1. $$\displaystyle \sum\limits_{n = 8}^\infty {\frac{{2 + n}}{{5 - n}}}$$
2. $$\displaystyle \sum\limits_{n = 2}^\infty {\frac{{{3^{n + 2}}}}{{1 - {4^{3n + 1}}}}}$$
3. $$\displaystyle \sum\limits_{n = 0}^\infty {{{\left( { - 2} \right)}^{2 - n}}\,{{\bf{e}}^{3n}}}$$
4. $$\displaystyle \sum\limits_{n = 5}^\infty {\frac{{{{\left( { - 1} \right)}^{3 + n}}{n^2}}}{{{n^2} - 2n + 1}}}$$
5. Strip out the first 4 terms from the series $$\displaystyle \sum\limits_{n = 0}^\infty {{3^n}\,{6^{2 - n}}}$$.
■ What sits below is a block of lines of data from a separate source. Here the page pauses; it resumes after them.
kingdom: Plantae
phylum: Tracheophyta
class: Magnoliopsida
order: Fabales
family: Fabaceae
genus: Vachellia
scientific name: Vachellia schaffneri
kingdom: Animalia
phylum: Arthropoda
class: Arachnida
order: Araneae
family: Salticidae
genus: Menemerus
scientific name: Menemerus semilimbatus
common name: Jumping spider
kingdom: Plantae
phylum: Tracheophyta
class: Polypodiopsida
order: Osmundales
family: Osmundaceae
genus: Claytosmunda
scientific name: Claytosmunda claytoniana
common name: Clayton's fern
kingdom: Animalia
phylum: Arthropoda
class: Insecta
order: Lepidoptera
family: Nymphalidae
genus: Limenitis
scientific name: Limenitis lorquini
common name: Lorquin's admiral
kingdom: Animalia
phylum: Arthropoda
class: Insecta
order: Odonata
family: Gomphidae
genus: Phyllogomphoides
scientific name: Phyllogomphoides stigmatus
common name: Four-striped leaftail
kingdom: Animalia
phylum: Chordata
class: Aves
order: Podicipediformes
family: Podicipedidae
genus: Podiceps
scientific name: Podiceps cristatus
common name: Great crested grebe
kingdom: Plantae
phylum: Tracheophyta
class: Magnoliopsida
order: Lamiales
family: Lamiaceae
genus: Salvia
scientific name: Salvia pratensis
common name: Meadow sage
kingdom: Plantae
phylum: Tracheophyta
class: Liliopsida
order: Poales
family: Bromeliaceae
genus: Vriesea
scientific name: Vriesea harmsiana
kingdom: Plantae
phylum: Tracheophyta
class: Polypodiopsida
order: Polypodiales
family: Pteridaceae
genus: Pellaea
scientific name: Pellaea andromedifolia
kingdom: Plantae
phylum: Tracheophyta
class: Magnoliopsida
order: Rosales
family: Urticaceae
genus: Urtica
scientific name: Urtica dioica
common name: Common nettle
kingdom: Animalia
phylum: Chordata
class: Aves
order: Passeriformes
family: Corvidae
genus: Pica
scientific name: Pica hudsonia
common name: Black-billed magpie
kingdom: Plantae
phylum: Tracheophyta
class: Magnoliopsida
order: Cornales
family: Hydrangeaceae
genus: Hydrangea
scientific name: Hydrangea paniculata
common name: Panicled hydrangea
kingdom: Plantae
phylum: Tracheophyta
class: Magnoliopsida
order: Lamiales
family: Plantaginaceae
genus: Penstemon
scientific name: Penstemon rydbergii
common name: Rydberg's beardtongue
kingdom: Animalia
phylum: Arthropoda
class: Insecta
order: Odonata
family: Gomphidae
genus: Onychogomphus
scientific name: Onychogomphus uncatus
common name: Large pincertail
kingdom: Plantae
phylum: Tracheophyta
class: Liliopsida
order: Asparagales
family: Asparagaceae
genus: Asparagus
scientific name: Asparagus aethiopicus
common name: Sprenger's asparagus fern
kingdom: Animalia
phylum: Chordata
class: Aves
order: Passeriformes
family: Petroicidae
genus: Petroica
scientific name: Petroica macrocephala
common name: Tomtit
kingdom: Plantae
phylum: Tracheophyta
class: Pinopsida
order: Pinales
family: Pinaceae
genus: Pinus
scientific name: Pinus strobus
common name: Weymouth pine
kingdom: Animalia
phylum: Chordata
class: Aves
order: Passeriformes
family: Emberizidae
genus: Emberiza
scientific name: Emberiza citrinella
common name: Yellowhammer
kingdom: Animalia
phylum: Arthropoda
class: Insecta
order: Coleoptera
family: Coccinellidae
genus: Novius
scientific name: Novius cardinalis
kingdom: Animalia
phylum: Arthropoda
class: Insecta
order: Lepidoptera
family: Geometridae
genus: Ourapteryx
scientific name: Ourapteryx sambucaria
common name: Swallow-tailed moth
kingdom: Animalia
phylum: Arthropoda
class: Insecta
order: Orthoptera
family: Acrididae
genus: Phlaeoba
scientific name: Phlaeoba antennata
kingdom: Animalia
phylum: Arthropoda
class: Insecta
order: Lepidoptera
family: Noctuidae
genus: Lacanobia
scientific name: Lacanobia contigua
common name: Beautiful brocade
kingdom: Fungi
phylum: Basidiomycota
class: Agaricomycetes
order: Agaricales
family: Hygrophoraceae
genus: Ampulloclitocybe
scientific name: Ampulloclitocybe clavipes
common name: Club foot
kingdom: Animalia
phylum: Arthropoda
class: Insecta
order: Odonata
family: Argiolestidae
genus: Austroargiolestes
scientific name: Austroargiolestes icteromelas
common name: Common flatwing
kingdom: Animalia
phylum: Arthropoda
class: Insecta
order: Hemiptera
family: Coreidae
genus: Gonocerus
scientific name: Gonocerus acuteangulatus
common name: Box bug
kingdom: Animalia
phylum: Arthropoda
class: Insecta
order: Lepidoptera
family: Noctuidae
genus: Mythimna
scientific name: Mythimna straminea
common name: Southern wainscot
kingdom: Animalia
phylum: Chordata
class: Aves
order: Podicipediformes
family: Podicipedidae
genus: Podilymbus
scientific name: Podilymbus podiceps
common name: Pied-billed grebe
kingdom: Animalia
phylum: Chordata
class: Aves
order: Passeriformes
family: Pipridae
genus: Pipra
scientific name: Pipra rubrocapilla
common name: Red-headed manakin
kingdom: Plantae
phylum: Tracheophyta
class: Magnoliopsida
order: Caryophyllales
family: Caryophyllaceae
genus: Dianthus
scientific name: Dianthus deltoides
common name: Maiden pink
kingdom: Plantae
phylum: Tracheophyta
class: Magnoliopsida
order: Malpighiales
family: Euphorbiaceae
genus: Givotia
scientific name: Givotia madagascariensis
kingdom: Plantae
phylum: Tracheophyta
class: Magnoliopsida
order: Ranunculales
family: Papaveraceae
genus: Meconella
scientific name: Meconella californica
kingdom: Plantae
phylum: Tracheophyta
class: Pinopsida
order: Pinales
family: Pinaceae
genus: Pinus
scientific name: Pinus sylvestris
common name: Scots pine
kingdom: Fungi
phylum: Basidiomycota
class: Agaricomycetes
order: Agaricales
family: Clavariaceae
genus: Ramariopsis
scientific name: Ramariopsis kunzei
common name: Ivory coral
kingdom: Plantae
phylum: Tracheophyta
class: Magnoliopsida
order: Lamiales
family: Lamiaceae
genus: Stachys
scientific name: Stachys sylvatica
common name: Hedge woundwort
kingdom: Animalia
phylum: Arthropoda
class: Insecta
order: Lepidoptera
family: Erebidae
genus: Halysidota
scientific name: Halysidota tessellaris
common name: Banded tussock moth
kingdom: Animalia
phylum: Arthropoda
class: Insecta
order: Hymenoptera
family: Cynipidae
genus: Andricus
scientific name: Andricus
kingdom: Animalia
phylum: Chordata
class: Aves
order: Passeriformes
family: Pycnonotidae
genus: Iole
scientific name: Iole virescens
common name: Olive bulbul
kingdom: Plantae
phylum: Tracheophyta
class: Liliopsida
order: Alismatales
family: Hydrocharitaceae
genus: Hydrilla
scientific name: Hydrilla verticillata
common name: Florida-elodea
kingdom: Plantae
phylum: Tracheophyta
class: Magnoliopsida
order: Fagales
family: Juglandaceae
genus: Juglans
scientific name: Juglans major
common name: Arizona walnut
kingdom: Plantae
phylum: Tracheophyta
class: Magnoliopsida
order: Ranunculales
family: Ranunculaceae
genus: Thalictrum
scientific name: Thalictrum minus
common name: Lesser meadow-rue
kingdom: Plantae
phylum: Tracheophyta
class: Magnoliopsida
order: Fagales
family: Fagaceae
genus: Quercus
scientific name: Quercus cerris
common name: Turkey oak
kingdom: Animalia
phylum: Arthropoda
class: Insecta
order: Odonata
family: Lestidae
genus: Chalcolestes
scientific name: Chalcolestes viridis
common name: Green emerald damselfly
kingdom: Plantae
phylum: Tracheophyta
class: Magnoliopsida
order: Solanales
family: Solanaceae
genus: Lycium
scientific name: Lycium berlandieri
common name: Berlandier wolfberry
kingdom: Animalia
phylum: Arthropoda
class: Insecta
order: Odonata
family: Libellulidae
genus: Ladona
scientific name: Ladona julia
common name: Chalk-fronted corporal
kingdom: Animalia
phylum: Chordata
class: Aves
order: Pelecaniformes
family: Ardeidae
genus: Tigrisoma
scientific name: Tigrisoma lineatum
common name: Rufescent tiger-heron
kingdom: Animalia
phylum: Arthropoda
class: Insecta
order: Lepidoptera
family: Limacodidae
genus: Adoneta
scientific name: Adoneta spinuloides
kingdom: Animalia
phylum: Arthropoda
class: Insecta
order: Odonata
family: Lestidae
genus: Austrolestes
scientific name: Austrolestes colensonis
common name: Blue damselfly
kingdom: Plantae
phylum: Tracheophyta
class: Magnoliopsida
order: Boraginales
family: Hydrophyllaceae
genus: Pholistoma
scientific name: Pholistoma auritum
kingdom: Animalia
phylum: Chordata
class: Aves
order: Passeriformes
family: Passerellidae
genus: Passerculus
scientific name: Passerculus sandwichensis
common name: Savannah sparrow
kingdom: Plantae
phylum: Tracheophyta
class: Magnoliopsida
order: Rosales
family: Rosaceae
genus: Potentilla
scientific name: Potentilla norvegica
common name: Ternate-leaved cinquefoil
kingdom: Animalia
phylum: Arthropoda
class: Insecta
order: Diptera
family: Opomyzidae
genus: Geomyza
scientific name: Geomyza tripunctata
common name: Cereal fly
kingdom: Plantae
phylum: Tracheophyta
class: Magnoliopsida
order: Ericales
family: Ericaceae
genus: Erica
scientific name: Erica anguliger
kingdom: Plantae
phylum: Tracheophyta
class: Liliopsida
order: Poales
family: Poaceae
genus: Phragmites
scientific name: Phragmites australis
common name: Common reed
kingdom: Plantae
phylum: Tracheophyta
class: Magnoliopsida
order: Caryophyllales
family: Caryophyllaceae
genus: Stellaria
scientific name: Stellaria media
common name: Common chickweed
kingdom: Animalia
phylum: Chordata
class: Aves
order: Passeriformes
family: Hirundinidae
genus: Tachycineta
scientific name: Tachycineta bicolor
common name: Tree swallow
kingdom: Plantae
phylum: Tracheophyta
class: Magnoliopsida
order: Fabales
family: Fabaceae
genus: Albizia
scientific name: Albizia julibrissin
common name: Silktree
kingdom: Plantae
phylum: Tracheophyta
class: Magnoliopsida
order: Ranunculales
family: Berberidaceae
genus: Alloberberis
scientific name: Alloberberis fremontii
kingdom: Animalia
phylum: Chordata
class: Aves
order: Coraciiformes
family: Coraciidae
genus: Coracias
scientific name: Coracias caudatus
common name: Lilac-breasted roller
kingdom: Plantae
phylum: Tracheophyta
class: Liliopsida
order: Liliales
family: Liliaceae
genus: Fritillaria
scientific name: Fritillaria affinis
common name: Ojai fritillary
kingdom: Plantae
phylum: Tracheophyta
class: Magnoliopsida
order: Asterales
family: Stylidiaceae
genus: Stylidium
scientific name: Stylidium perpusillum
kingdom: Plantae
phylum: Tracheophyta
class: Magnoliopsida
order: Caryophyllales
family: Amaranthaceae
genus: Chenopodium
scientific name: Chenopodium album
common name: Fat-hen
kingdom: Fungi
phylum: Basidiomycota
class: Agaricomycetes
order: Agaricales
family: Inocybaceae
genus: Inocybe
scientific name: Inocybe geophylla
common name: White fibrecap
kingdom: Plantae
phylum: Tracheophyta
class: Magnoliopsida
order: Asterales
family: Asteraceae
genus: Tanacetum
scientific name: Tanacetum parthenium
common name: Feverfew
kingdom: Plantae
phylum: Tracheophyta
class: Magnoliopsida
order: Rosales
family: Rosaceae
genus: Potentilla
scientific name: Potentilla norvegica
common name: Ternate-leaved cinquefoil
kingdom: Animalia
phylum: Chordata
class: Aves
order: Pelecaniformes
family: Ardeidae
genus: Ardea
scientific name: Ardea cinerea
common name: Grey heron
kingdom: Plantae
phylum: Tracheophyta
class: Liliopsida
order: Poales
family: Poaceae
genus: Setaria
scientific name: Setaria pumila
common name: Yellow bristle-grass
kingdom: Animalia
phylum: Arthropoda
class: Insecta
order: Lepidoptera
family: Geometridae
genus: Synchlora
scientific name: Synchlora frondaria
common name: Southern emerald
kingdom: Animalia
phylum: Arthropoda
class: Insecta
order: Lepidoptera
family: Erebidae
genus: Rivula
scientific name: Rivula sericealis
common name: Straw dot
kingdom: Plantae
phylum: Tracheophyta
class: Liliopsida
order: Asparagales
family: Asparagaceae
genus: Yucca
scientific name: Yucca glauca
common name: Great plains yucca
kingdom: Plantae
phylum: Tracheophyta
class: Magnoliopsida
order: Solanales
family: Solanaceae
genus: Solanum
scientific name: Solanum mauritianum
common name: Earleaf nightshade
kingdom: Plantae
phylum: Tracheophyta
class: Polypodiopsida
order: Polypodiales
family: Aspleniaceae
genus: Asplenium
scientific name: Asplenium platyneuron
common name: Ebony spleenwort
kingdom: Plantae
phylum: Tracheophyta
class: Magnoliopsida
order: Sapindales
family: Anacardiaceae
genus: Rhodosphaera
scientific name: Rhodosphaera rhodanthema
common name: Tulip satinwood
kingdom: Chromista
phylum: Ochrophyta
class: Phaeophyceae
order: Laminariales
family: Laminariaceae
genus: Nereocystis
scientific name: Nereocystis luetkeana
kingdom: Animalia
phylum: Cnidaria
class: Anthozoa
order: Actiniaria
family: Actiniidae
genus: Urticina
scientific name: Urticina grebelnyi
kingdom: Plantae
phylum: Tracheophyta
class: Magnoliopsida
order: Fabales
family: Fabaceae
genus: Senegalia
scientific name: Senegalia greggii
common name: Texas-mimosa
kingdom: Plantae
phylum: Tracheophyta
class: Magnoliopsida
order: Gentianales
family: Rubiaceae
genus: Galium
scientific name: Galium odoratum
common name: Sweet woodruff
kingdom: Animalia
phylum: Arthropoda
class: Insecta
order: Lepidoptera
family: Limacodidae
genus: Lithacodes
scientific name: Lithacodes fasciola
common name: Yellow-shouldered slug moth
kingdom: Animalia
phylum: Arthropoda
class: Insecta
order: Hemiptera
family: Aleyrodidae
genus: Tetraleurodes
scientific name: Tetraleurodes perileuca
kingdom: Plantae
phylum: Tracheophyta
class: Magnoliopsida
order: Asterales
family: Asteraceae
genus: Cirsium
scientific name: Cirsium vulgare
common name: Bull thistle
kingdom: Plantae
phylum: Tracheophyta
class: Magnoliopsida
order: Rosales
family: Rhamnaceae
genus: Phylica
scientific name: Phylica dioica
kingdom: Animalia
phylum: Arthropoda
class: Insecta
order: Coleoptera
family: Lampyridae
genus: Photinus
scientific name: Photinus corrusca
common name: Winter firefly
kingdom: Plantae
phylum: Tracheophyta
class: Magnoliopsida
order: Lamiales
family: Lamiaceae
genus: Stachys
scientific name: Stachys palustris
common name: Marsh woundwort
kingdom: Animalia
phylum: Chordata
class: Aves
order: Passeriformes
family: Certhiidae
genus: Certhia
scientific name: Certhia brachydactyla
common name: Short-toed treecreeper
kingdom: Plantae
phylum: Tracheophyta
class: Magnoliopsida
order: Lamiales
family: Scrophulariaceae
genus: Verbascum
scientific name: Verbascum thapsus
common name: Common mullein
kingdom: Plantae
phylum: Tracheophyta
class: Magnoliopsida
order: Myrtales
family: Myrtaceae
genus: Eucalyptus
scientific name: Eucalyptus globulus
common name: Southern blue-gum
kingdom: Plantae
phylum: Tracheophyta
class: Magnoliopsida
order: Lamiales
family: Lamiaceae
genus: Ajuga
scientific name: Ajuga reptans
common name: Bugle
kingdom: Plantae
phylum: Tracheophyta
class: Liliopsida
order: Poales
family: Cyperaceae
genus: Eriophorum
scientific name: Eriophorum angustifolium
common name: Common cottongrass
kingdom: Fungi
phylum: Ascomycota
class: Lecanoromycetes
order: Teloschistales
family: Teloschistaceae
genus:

6. Strip out the first 2 terms from the series $$\displaystyle \sum\limits_{n = 3}^\infty {\frac{4}{{{n^2} + n + 1}}}$$.
7. Given that $$\displaystyle \sum\limits_{n = 4}^\infty {n\,{4^{ - n}}} = 0.02257$$ determine the value of $$\displaystyle \sum\limits_{n = 1}^\infty {n\,{4^{ - n}}}$$.
8. Given that $$\displaystyle \sum\limits_{n = 3}^\infty {\frac{{n + 1}}{{{n^3}}}} = 0.47199$$ determine the value of $$\displaystyle \sum\limits_{n = 5}^\infty {\frac{{n + 1}}{{{n^3}}}}$$.